**Work item**.
Exactly reproduce all the records, keeping pictures out of the copy.

BEGIN Provided records

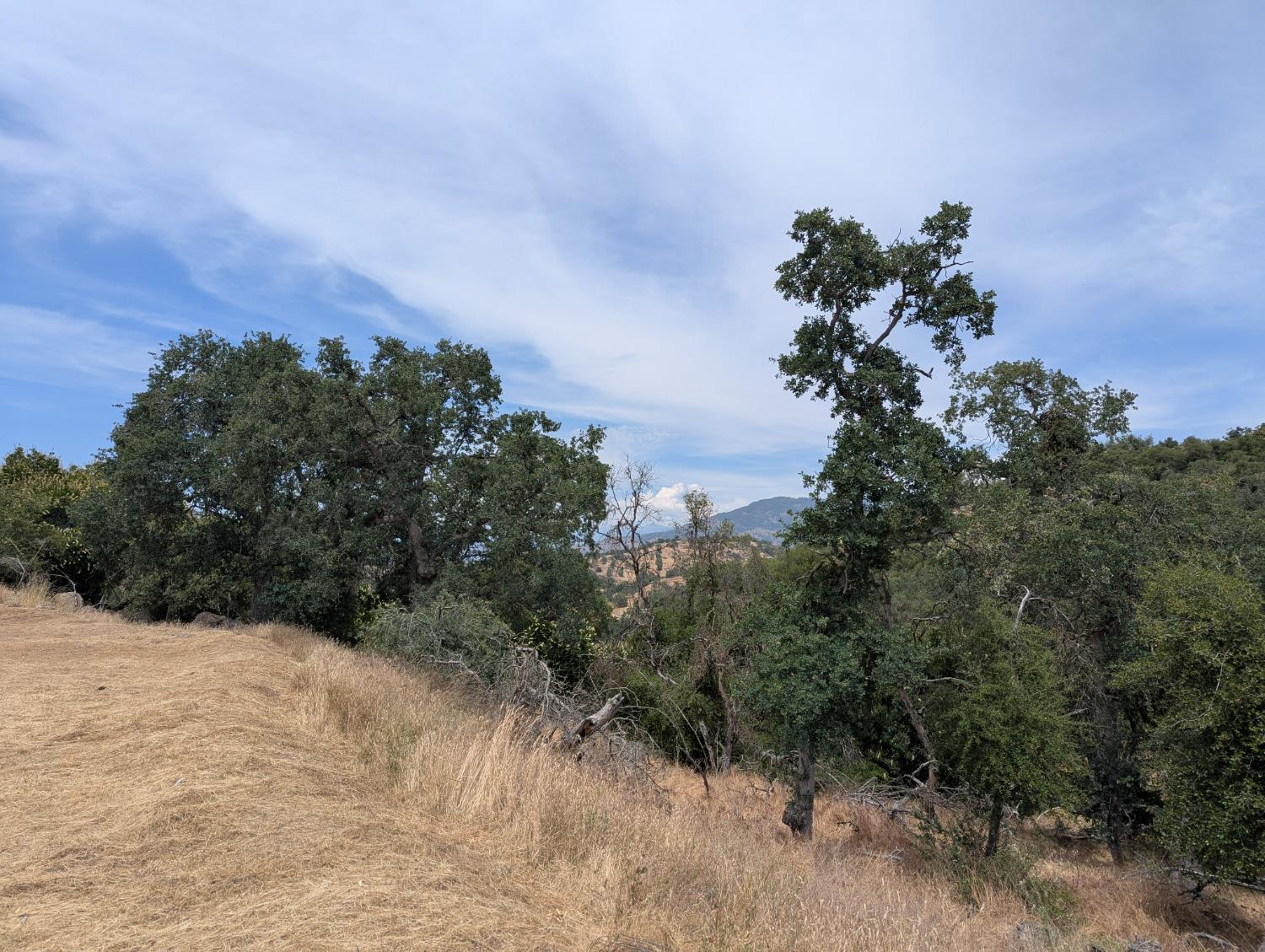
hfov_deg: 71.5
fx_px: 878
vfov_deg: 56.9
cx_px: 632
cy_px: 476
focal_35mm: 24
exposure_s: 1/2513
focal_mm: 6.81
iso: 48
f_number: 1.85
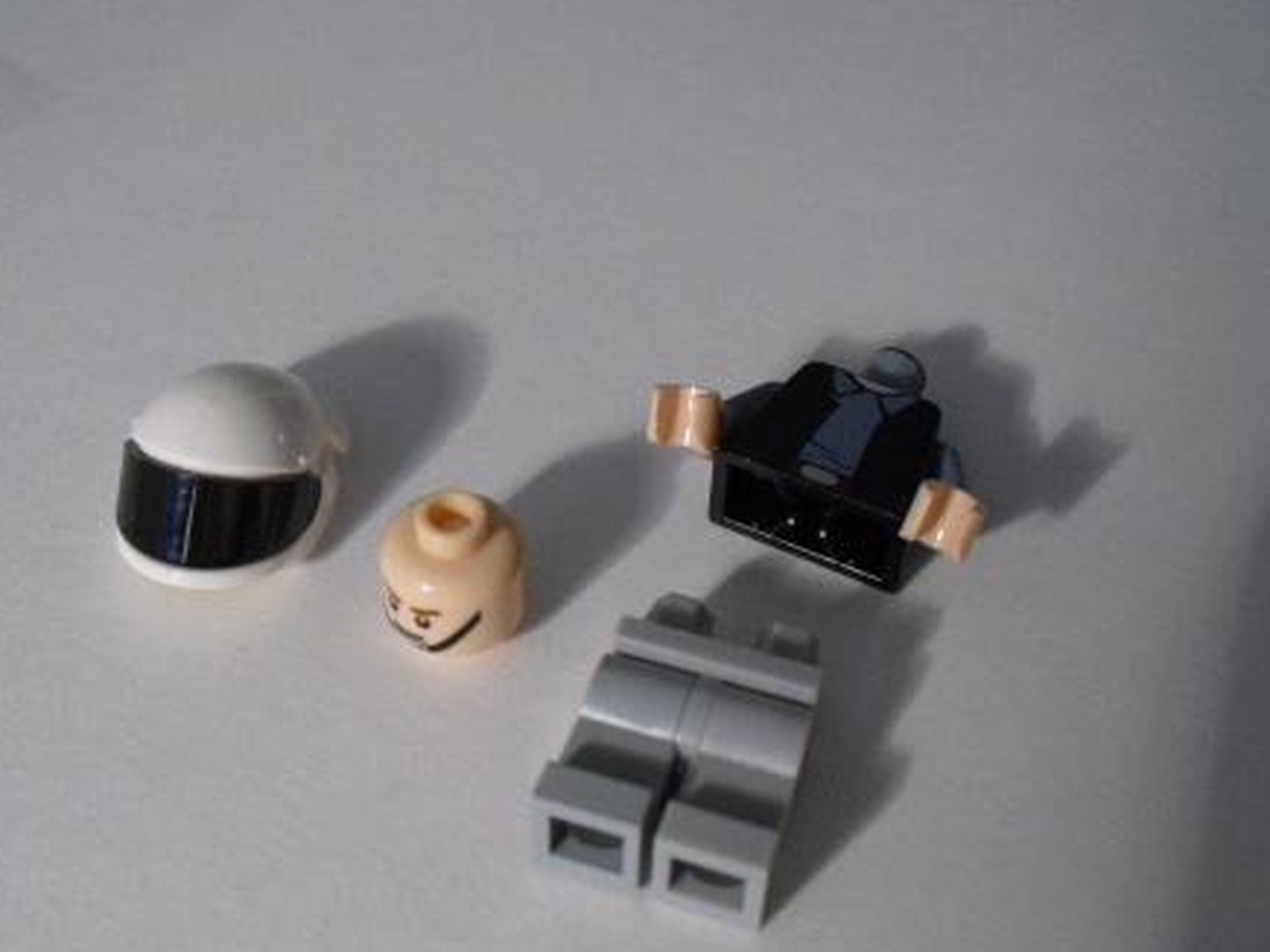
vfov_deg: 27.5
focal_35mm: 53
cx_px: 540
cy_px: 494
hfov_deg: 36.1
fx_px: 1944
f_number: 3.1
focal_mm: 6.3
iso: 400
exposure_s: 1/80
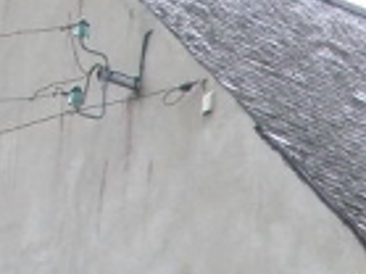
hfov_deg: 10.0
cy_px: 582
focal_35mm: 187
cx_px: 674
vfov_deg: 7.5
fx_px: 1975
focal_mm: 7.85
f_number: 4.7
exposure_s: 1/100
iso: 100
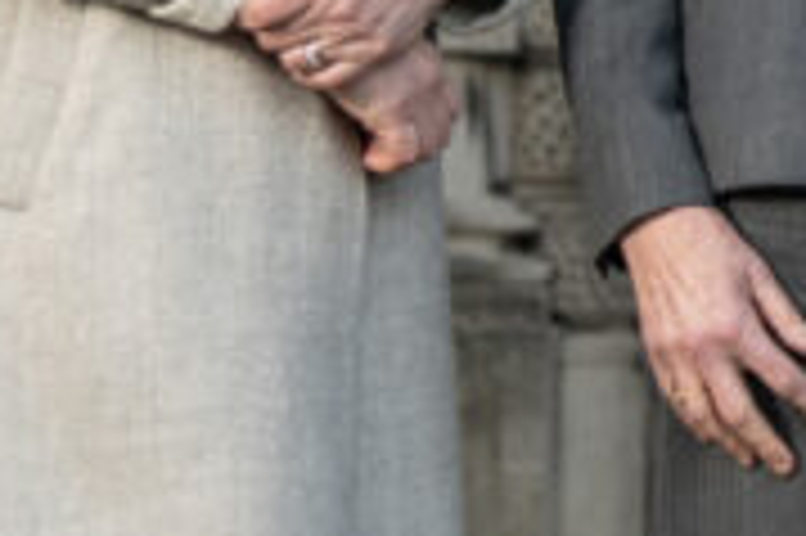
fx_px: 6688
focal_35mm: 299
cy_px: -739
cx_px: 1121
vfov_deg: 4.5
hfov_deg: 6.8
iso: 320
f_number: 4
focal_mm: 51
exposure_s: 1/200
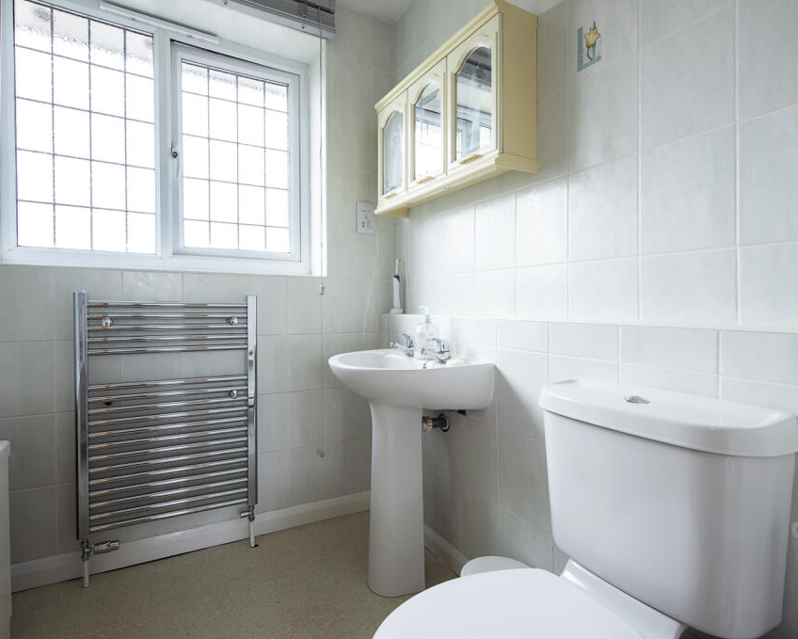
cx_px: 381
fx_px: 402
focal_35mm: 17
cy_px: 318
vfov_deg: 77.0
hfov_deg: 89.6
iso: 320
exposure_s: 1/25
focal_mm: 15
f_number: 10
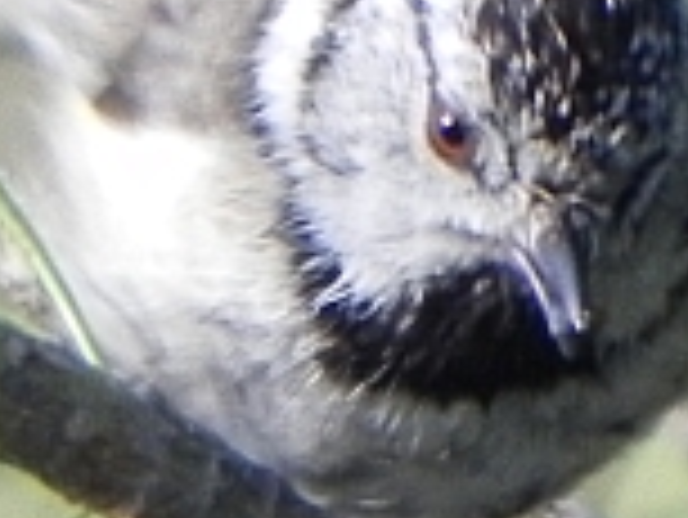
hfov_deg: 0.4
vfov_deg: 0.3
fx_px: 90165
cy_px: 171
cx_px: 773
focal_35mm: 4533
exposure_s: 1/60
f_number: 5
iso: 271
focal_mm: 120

END Provided records

**Answer section**.
hfov_deg: 71.5
fx_px: 878
vfov_deg: 56.9
cx_px: 632
cy_px: 476
focal_35mm: 24
exposure_s: 1/2513
focal_mm: 6.81
iso: 48
f_number: 1.85
vfov_deg: 27.5
focal_35mm: 53
cx_px: 540
cy_px: 494
hfov_deg: 36.1
fx_px: 1944
f_number: 3.1
focal_mm: 6.3
iso: 400
exposure_s: 1/80
hfov_deg: 10.0
cy_px: 582
focal_35mm: 187
cx_px: 674
vfov_deg: 7.5
fx_px: 1975
focal_mm: 7.85
f_number: 4.7
exposure_s: 1/100
iso: 100
fx_px: 6688
focal_35mm: 299
cy_px: -739
cx_px: 1121
vfov_deg: 4.5
hfov_deg: 6.8
iso: 320
f_number: 4
focal_mm: 51
exposure_s: 1/200
cx_px: 381
fx_px: 402
focal_35mm: 17
cy_px: 318
vfov_deg: 77.0
hfov_deg: 89.6
iso: 320
exposure_s: 1/25
focal_mm: 15
f_number: 10
hfov_deg: 0.4
vfov_deg: 0.3
fx_px: 90165
cy_px: 171
cx_px: 773
focal_35mm: 4533
exposure_s: 1/60
f_number: 5
iso: 271
focal_mm: 120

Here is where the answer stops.